There is, of course, no shortage of financial strategies. And in principle, each serves its purpose if it not only saves a household from the debt trap but also leads to a noticeable increase in prosperity. Nevertheless, the 50/30/20 budget rule has made a name for itself—for good reason.
Simply put, the 50/30/20 budget rule asks for spending 50% of your after-tax income on needs, 30% on wants, and 20% on savings.
For MoneyLoupe, needs are all non-discretionary expenditures and non-discretionary debt payments. You must pay the bills of dwelling, utilities, groceries, transportation, protection, child care, capital losses, bank charges, taxes, and loans. Half of your after-tax income should cover those needs. Downsize your lifestyle if you are spending more than that on your obligations.
Wants are all the things that are not essential for survival. Discretionary expenditures are deemed wants. These include equipment, clothing, shoes, beauty, fitness, entertainment, vacation, gifts, donations, business, and miscellaneous. Anything in this consumption basket is optional if you boil it down. Even clothing and shoes are not an exception, assuming you do not need fancy clothes and stylish shoes. And if you are short of cash, charity organizations will help you with clothing and footwear.
While it may seem more of an option than a need, the 50/30/20 budget rule considers savings indispensable. Start by adding money to an emergency fund. Generally, the basic emergency fund should cover your average monthly expenses, while a fully funded emergency fund covers your average quarterly outgoings.

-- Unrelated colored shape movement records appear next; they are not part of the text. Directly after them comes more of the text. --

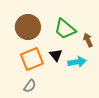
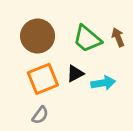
brown arrow: (88, 40) -> (118, 37), moved
black triangle: (56, 55) -> (75, 74), turned 40

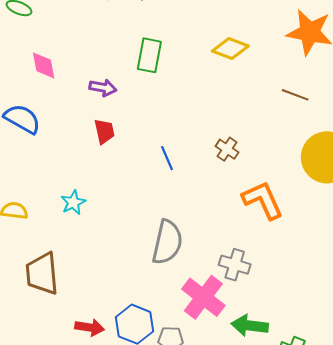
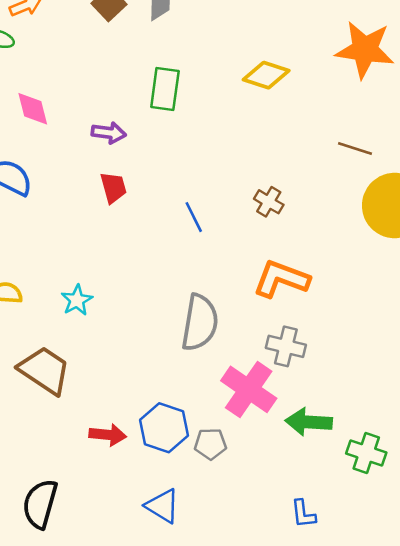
brown line: (295, 95) -> (355, 148), moved
orange L-shape: (263, 200) -> (281, 279), moved, turned -42
cyan star: (73, 202) -> (77, 300), moved
brown trapezoid: (42, 274) -> (45, 370), turned 132

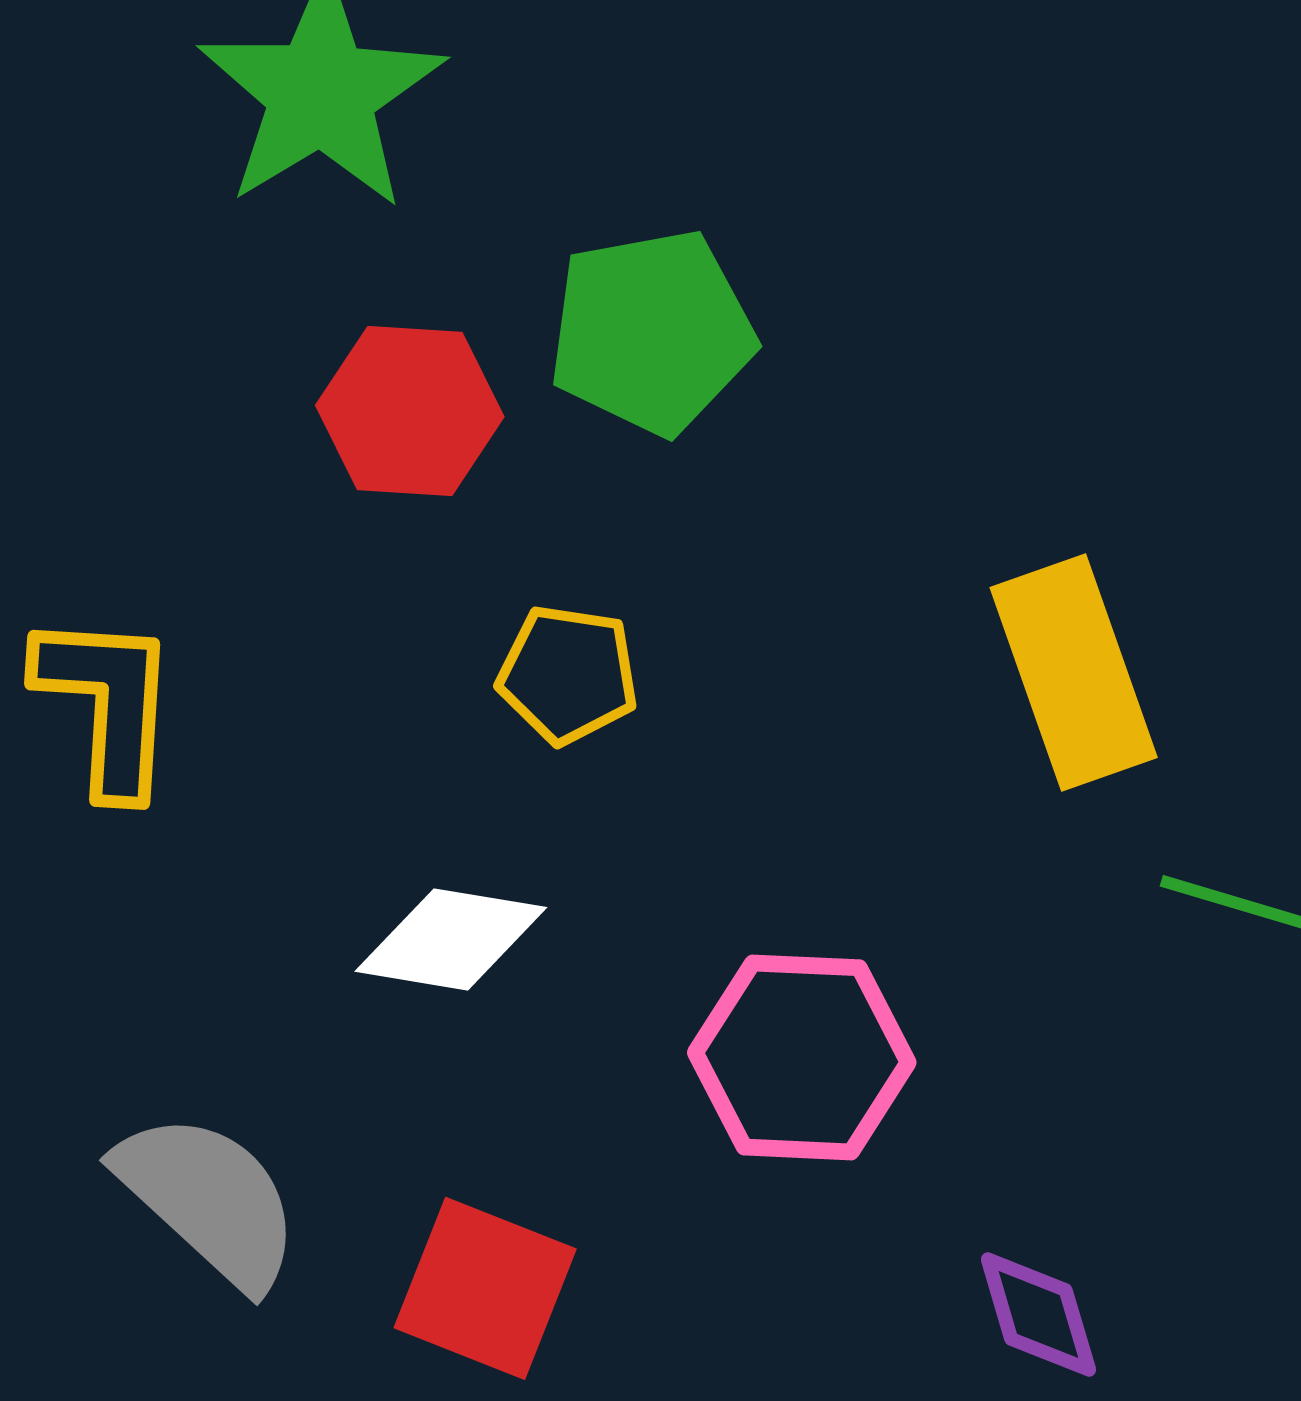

After that, focus on retirement plans and, if necessary, on a college fund. Savings plans for major purchases are only an option after meeting these savings goals.
Unlike MoneyLoupe, the 50/30/20 budget rule also considers debt payments savings if they exceed the minimum debt payments of the “needs” category. As any extra debt payments reduce the principal and future interest owed, these additional debt payments are indeed savings.